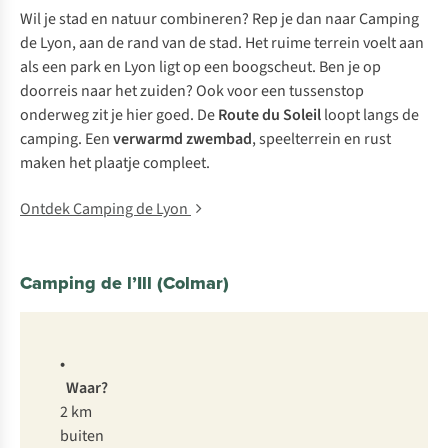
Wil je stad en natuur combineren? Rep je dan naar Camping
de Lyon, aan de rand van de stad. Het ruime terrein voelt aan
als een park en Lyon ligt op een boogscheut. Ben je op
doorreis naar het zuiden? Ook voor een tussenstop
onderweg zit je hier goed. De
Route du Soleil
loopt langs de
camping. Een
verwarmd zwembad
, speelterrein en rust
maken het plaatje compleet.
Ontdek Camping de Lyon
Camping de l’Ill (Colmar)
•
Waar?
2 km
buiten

+ + + +

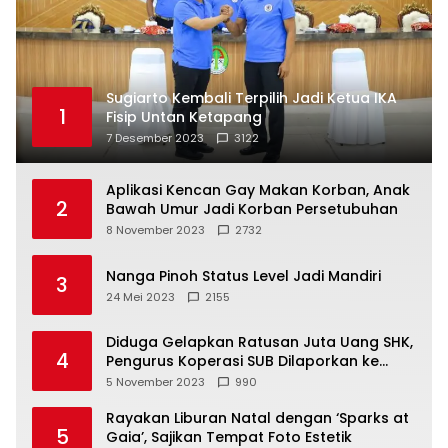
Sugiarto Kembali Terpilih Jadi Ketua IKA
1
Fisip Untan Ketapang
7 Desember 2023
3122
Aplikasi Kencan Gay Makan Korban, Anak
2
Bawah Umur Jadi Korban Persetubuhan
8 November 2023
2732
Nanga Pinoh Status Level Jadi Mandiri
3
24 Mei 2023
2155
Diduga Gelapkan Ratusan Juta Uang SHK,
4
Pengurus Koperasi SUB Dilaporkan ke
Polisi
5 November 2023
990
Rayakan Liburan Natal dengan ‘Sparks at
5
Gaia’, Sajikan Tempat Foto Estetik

+ + + +

* **Exercise description**
How many lines of text in the entries above contain the string "Korban"? Reply with the number only.

* **Exercise result**
2